8. Your Rights and Choices
8.1 Depending on your location, you may have rights to:
Access your personal information
Correct inaccurate or incomplete data
Delete your account and associated data
Port your data in a commonly used format
Withdraw consent for OneDrive integration (note: this will disable Treevah)
Manage communications and opt out of non-essential emails
8.2 To exercise these rights, contact us at support@treevah.com. We will respond within a reasonable time consistent with applicable law.

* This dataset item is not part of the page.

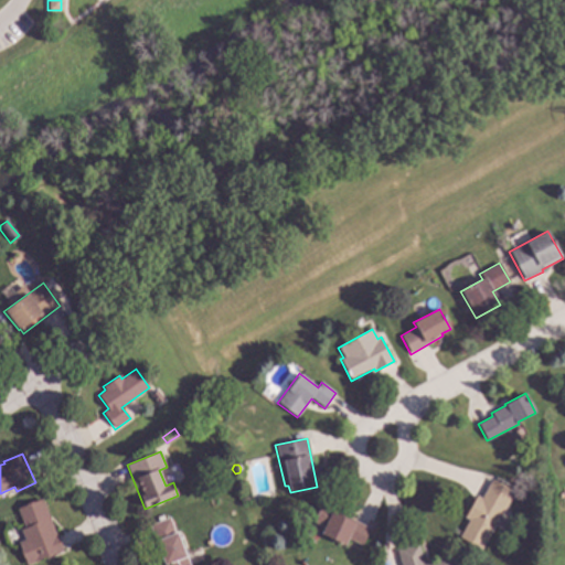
[(513,492),(480,550),(458,537),(468,520),(464,516),(476,496),(480,499),(491,480),(513,492)]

8.3 OneDrive integration is required to use Treevah; withdrawing consent for OneDrive access will make the Service unavailable.
9. Data Retention
9.1 We retain data as follows:
Account and metadata: retained while your account is active
Files: retained according to your plan and account status
Usage/analytics data: retained up to 2 years
Deleted files: may be recoverable for up to 30 days via backups
9.2 After account deletion, we delete your data within 30 days, except where retention is required by law or for legitimate business purposes.
9.3 Some information may persist in operational backups for a limited period after deletion.
10. Service Notifications
10.1 We may notify you by email or in-app about:
Major outages affecting access or synchronization
Security issues or incidents
Material changes to this Privacy Policy or our Terms
Account suspension or termination
10.2 Certain critical notifications are required and cannot be disabled.
11. Children’s Privacy
Treevah is not intended for children under 13. We do not knowingly collect personal information from children under 13. If you believe a child has provided personal information, contact support@treevah.com and we will delete it.
12. International Data Transfers
Your information may be processed and stored in the United States and other locations where Microsoft Azure operates. We implement appropriate safeguards consistent with applicable data-protection laws. By using the Service, you consent to these transfers.
13. Changes to This Privacy Policy
We may update this Privacy Policy to reflect changes in our practices, technology, or legal requirements. We will provide prominent notice of material changes at least 30 days before they take effect. Your continued use after the effective date constitutes acceptance.